Top of Supplied records

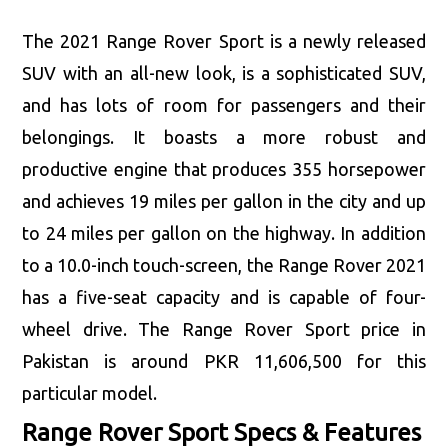
The 2021 Range Rover Sport is a newly released
SUV with an all-new look, is a sophisticated SUV,
and has lots of room for passengers and their
belongings. It boasts a more robust and
productive engine that produces 355 horsepower
and achieves 19 miles per gallon in the city and up
to 24 miles per gallon on the highway. In addition
to a 10.0-inch touch-screen, the Range Rover 2021
has a five-seat capacity and is capable of four-
wheel drive. The Range Rover Sport price in
Pakistan is around PKR 11,606,500 for this
particular model.
Range Rover Sport Specs & Features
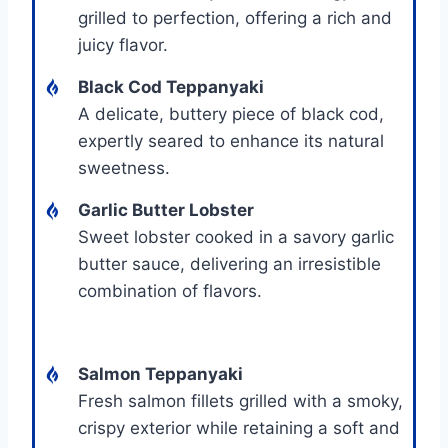
grilled to perfection, offering a rich and
juicy flavor.
Black Cod Teppanyaki
A delicate, buttery piece of black cod,
expertly seared to enhance its natural
sweetness.
Garlic Butter Lobster
Sweet lobster cooked in a savory garlic
butter sauce, delivering an irresistible
combination of flavors.
Salmon Teppanyaki
Fresh salmon fillets grilled with a smoky,
crispy exterior while retaining a soft and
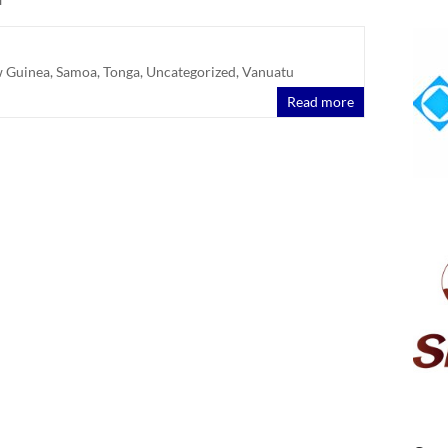
 Guinea
,
Samoa
,
Tonga
,
Uncategorized
,
Vanuatu
Read more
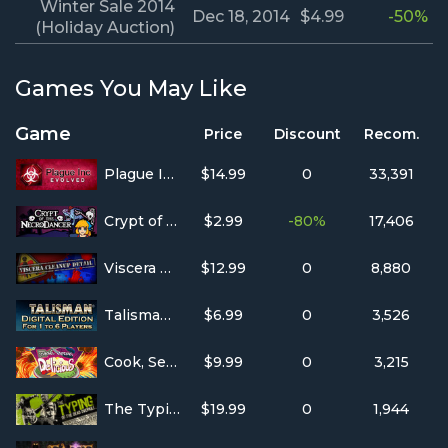
Winter Sale 2014
Dec 18, 2014
$4.99
-50%
(Holiday Auction)
Games You May Like
Game
Price
Discount
Recom.
Plague Inc: Evolved
$14.99
0
33,391
Crypt of the NecroDancer
$2.99
-80%
17,406
Viscera Cleanup Detail
$12.99
0
8,880
Talisman: Digital Edition
$6.99
0
3,526
Cook, Serve, Delicious!
$9.99
0
3,215
The Typing of The Dead: Overkill
$19.99
0
1,944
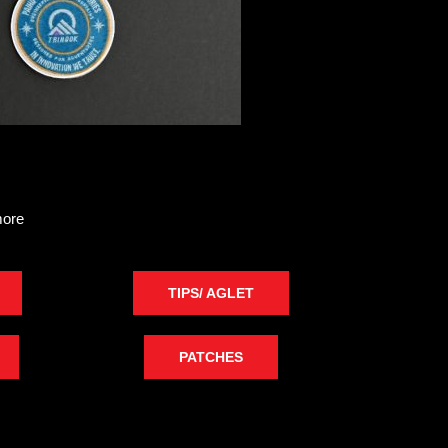
more
TIPS/ AGLET
PATCHES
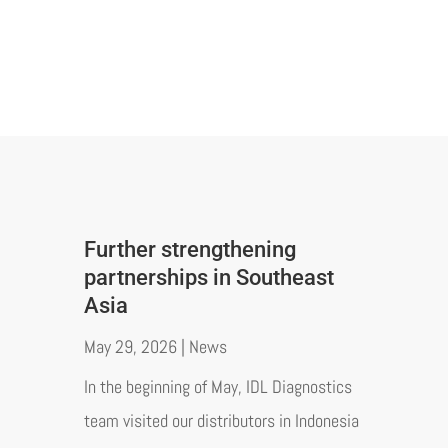
Further strengthening
partnerships in Southeast
Asia
May 29, 2026
|
News
In the beginning of May, IDL Diagnostics
team visited our distributors in Indonesia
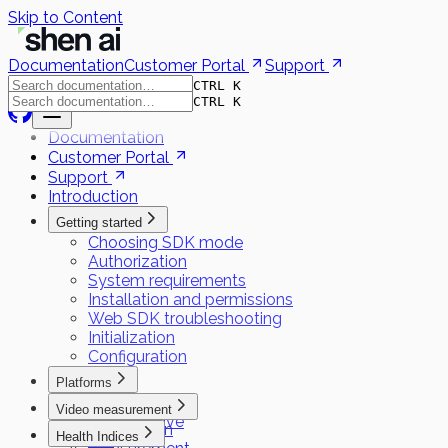
Skip to Content
Documentation
Customer Portal
Support
CTRL K
CTRL K
Documentation
Customer Portal
Support
Introduction
Getting started
Choosing SDK mode
Authorization
System requirements
Installation and permissions
Web SDK troubleshooting
Initialization
Configuration
Platforms
Flutter
Video measurement
React Native
Preparation
Health Indices
iOS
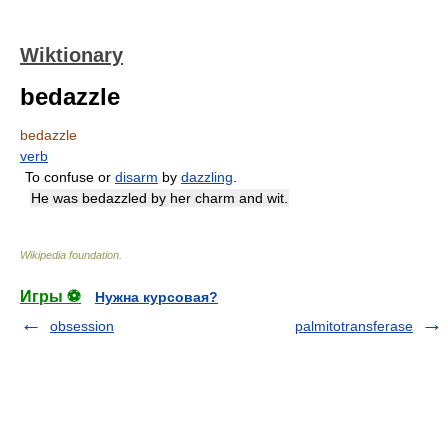
Wiktionary
bedazzle
bedazzle
verb
To confuse or
disarm
by
dazzling
.
He was bedazzled by her charm and wit.
Wikipedia foundation
.
Игры ⚽
Нужна курсовая?
obsession
palmitotransferase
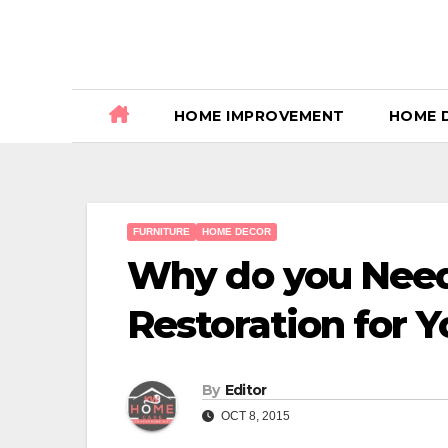
Skip
to
content
HOME IMPROVEMENT
HOME 
FURNITURE
HOME DECOR
Why do you Need
Restoration for 
By
Editor
OCT 8, 2015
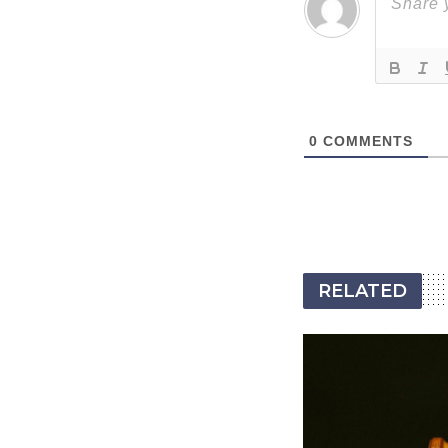
0
COMMENTS
RELATED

Bottom of Supplied records

§ Request
Take the line that contains "Crypt of the NecroDancer" as the first and the last line of the records as the end, and please quote those lines exactly, pictures omitted.

§ Exercise output
Crypt of the NecroDancer
$2.99
-80%
17,406
Viscera Cleanup Detail
$12.99
0
8,880
Talisman: Digital Edition
$6.99
0
3,526
Cook, Serve, Delicious!
$9.99
0
3,215
The Typing of The Dead: Overkill
$19.99
0
1,944
more
TIPS/ AGLET
PATCHES
Further strengthening
partnerships in Southeast
Asia
May 29, 2026
|
News
In the beginning of May, IDL Diagnostics
team visited our distributors in Indonesia
Skip to Content
Documentation
Customer Portal
Support
CTRL K
CTRL K
Documentation
Customer Portal
Support
Introduction
Getting started
Choosing SDK mode
Authorization
System requirements
Installation and permissions
Web SDK troubleshooting
Initialization
Configuration
Platforms
Flutter
Video measurement
React Native
Preparation
Health Indices
iOS
Wiktionary
bedazzle
bedazzle
verb
To confuse or
disarm
by
dazzling
.
He was bedazzled by her charm and wit.
Wikipedia foundation
.
Игры ⚽
Нужна курсовая?
obsession
palmitotransferase
Skip
to
content
HOME IMPROVEMENT
HOME 
FURNITURE
HOME DECOR
Why do you Need
Restoration for 
By
Editor
OCT 8, 2015
0
COMMENTS
RELATED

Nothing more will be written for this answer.